Action item | Within the entries below, the lines from the one with "Deliverable: oriented 3D" through the one with "- metal bracket from (161, 560) to (244, 620)" are to be set down exactly, both ends kept.

Record set |
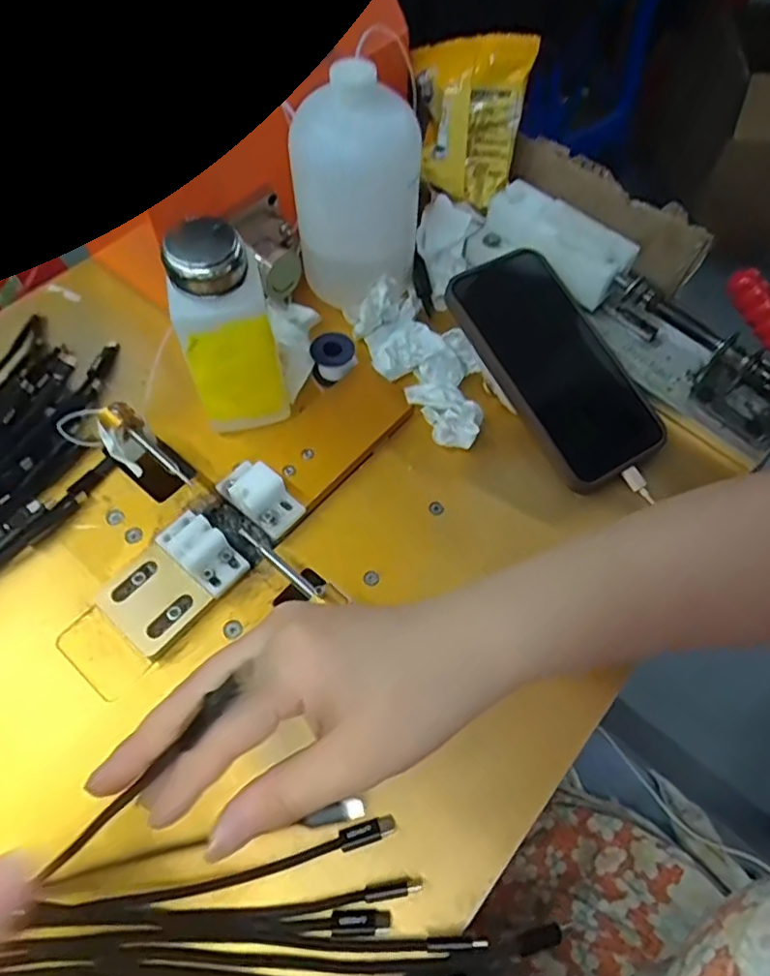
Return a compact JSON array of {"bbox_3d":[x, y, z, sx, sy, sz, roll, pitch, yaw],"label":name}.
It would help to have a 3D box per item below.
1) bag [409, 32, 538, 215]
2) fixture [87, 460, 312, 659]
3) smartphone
[{"bbox_3d":[0.057,-0.273,0.452,0.085,0.106,0.022,20,38,14],"label":"bag"},{"bbox_3d":[-0.103,0.035,0.341,0.050,0.027,0.114,37,65,20],"label":"fixture"},{"bbox_3d":[0.110,-0.081,0.395,0.079,0.017,0.161,-29,80,-19],"label":"smartphone"}]

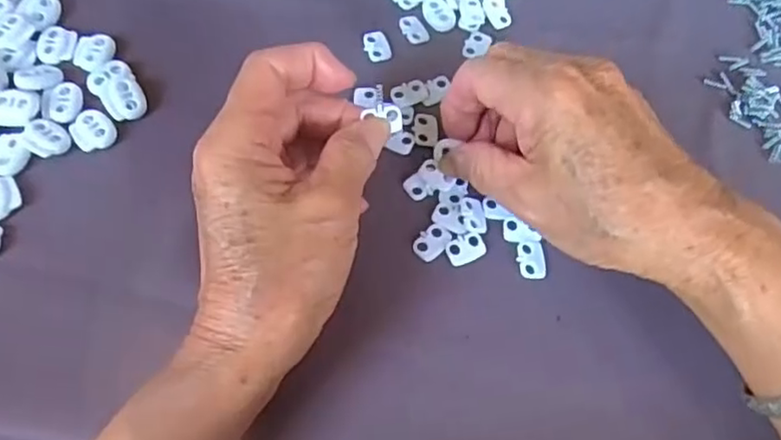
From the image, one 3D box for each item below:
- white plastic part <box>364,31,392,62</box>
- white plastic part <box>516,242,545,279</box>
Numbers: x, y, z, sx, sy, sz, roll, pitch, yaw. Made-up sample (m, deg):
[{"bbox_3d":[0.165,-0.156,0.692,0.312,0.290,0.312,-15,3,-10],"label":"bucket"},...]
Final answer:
[{"bbox_3d":[-0.007,-0.095,0.354,0.013,0.004,0.019,-14,67,-9],"label":"white plastic part"},{"bbox_3d":[0.066,0.018,0.304,0.012,0.004,0.018,-1,66,-3],"label":"white plastic part"}]

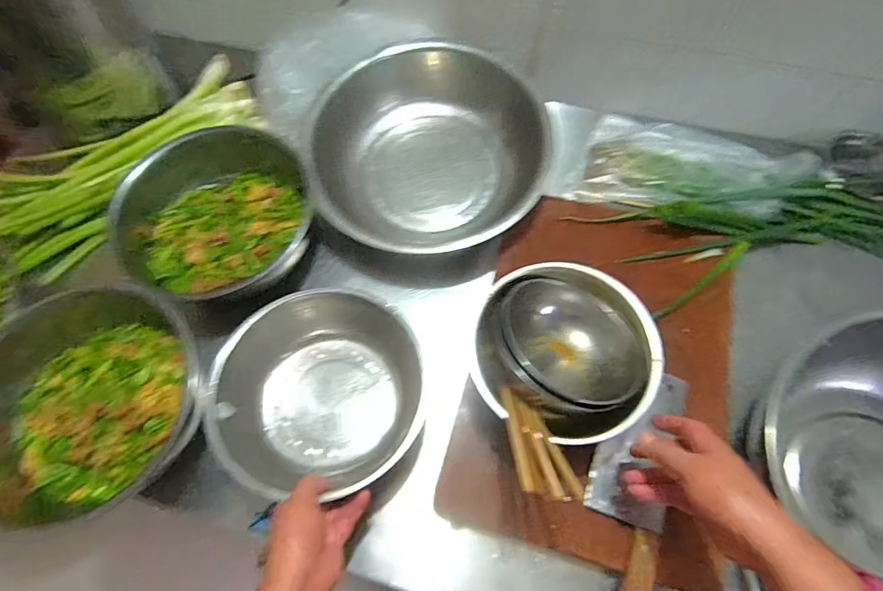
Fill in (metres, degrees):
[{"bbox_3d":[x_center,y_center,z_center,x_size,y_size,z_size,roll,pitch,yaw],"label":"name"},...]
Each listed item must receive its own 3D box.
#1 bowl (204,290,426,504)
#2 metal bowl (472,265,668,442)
[{"bbox_3d":[-0.144,0.117,0.558,0.242,0.103,0.230,0,66,1],"label":"bowl"},{"bbox_3d":[0.140,0.069,0.529,0.199,0.109,0.190,0,66,1],"label":"metal bowl"}]

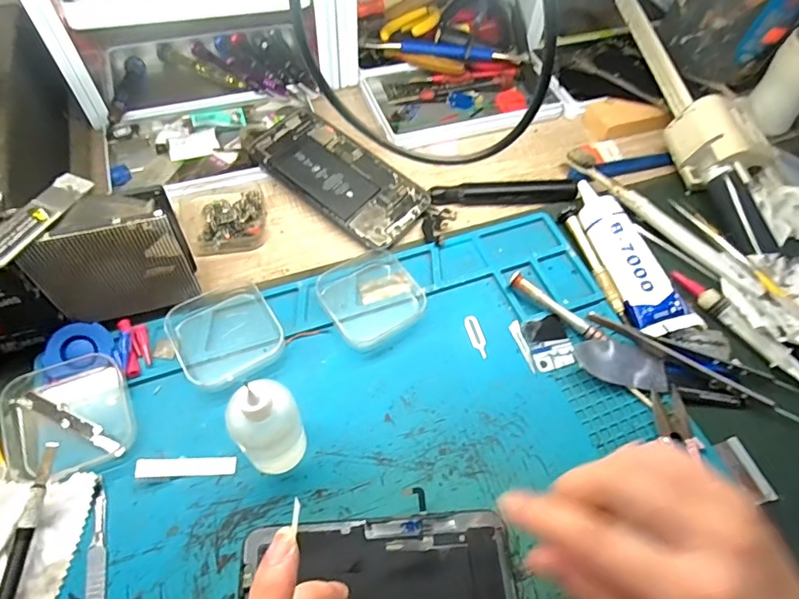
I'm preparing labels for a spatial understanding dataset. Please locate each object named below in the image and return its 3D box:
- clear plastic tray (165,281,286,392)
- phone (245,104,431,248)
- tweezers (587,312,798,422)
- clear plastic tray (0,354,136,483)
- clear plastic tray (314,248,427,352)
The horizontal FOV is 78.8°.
[{"bbox_3d":[-0.114,0.020,0.318,0.063,0.016,0.068,-28,65,-19],"label":"clear plastic tray"},{"bbox_3d":[-0.057,-0.109,0.401,0.165,0.014,0.074,39,64,17],"label":"phone"},{"bbox_3d":[0.200,0.043,0.328,0.149,0.012,0.012,27,61,11],"label":"tweezers"},{"bbox_3d":[-0.191,0.067,0.280,0.061,0.017,0.067,-23,64,-17],"label":"clear plastic tray"},{"bbox_3d":[-0.020,-0.002,0.339,0.065,0.014,0.066,-30,66,-20],"label":"clear plastic tray"}]

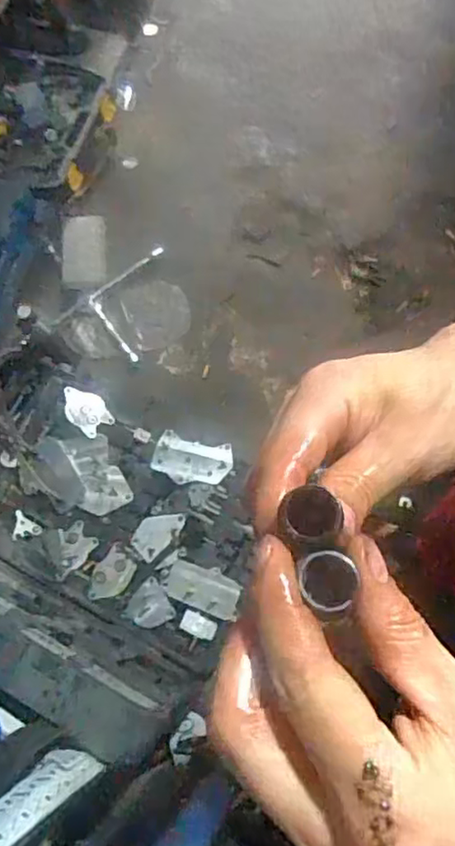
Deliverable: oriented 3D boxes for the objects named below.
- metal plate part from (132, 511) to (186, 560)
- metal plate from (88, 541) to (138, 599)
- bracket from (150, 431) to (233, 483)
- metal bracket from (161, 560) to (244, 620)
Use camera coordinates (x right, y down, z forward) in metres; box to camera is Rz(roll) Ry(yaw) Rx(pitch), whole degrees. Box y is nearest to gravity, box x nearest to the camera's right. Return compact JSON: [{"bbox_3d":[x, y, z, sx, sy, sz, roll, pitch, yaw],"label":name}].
[{"bbox_3d":[-0.148,0.227,1.360,0.076,0.010,0.116,39,83,20],"label":"metal plate part"},{"bbox_3d":[-0.239,0.317,1.348,0.080,0.019,0.118,33,80,15],"label":"metal plate"},{"bbox_3d":[-0.076,0.078,1.382,0.167,0.034,0.100,14,76,11],"label":"bracket"},{"bbox_3d":[-0.048,0.336,1.318,0.155,0.019,0.084,19,76,12],"label":"metal bracket"}]

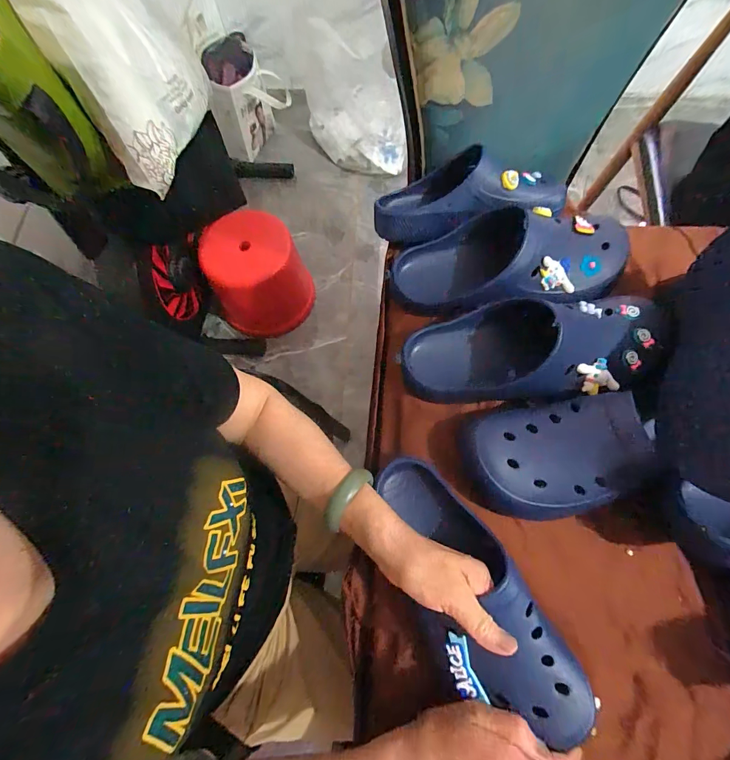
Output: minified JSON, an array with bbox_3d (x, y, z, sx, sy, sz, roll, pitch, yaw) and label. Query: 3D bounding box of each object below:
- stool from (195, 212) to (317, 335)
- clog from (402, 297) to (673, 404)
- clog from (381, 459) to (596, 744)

Completed task |
Deliverable: oriented 3D boxes for the objects named below.
- metal plate part from (132, 511) to (186, 560)
- metal plate from (88, 541) to (138, 599)
- bracket from (150, 431) to (233, 483)
- metal bracket from (161, 560) to (244, 620)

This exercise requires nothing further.